“We have given leadership a plethora of ideas on how the Freedom Caucus could say yes” to 10-70, Meadows tells me, noting that he has spent an absurd amount of time trying to find a path forward—especially considering he’s not even on the budget committee.
By Brat’s estimate, the caucus has put forth around three-dozen compromise proposals. But so far, he says, leadership is not offering any feedback. “It’s very frustrating.”
“We keep throwing out ideas,” confirms Representative Scott Garrett, another Budgeteer. “But we’re not hearing back.”
Now, budget aficionados may note that, earlier this month, $30 billion in entitlement cuts were, in fact, packaged into a separate bill that Budget Committee Chairman Tom Price decreed was “ready to go.” The plan is for the package to be a “sidecar” that would accompany the budget resolution through the legislative process.
That would be a lovely solution, say caucus members, if only the sidecar had any chance in hell of surviving the trip. Which it does not. (Freedom Caucusers may be zealots, but they are not idiots.) “No one really anticipates that the sidecar has much of a chance in the Senate,” says Garrett. Weakly linking cuts to the budget resolution—which is itself non-binding—is pointless, he observes. “You have to get that $30 billion into some must-pass piece of legislation.”
Here again, caucus members have been full of suggestions. Some favor linking the cuts to FAA reauthorization, or maybe the funding bill for military construction and the VA. “These are things everybody wants to pass,” says Brat.
Meadows thinks he has the perfect solution: Attach any compromise to the legislation helping Puerto Rico restructure its debt. “As a member from North Carolina, if I did not act on Puerto Rico I would probably get points instead of demerits,” he says. “But it seems to be a priority for the administration and even some in a bipartisan way here on Capitol Hill.” If for some reason the bill comes up without the agreed upon compromise proposal, members could refuse to support it without too much blowback. “That way you’re not shutting down FAA. Not doing away with food stamps. It becomes an issue that you can walk away from if it doesn’t pass.”
For its part, the speaker’s office insists that productive negotiations are ongoing. Ryan’s press secretary AshLee Strong tells me, “Members had a good budget conference before the recess—taking in ideas from many members, including those in the Freedom Caucus—and we plan to resume that conversation this week.”

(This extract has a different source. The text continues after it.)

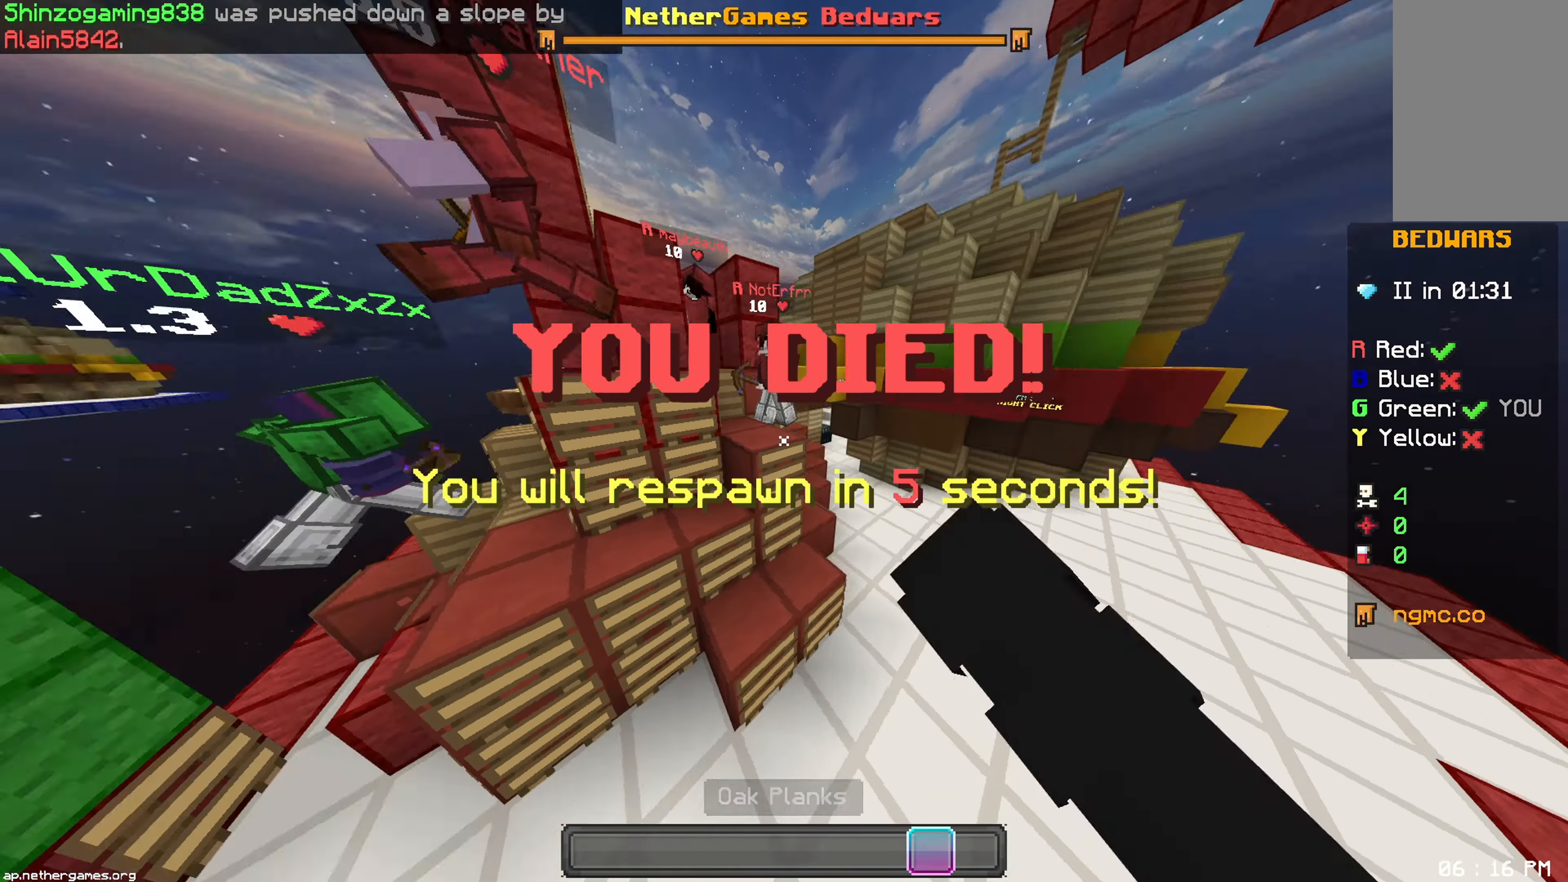
{"keys": ["left"], "mouse": [], "events": [[50, "mouse_left", "up"], [83, "down", "down"], [117, "mouse_left", "down"], [117, "right", "up"], [183, "left", "down"], [183, "mouse_left", "up"], [283, "down", "up"], [283, "mouse_left", "down"], [333, "mouse_left", "up"]]}
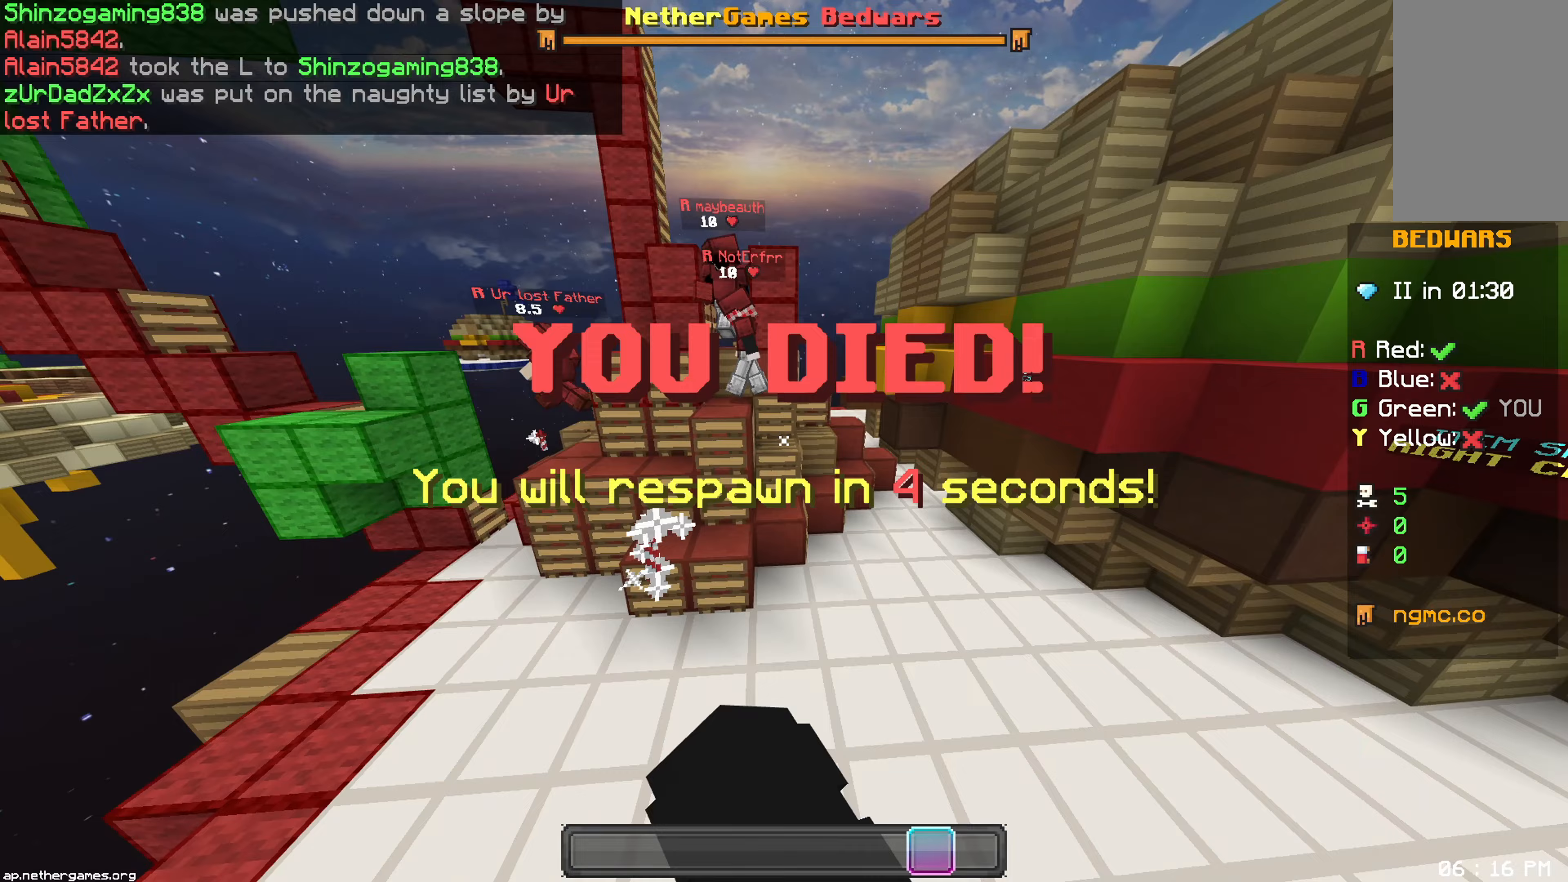
{"keys": ["left", "up"], "mouse": [], "events": [[117, "up", "down"]]}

But Freedom Caucusers are not optimistic about the situation turning out well, especially after Majority Leader Kevin McCarthy indicated that there would not be a budget vote this week. After May 15, the House is free to start moving funding bills without a budget resolution, and pretty much everyone assumes they will begin moving at the 10-70 level. Eventually, predicts Garrett, appropriations will grind to a halt altogether, and Congress will have to deal yet again with a continuing resolution in September. The whole process will, as usual, wind up being a colossal mess—one for which Freedom Caucus members are well aware that they will likely be blamed.
For the most part, they are okay with that. But they want everyone to understand that they did not just sit around obstructing leadership’s efforts to make something happen. They tried to play nicely. They really did. “But there are only so many proposals you can make and get ‘no’s to,” says Meadows. “Ultimately, you’ve got to stand your ground.”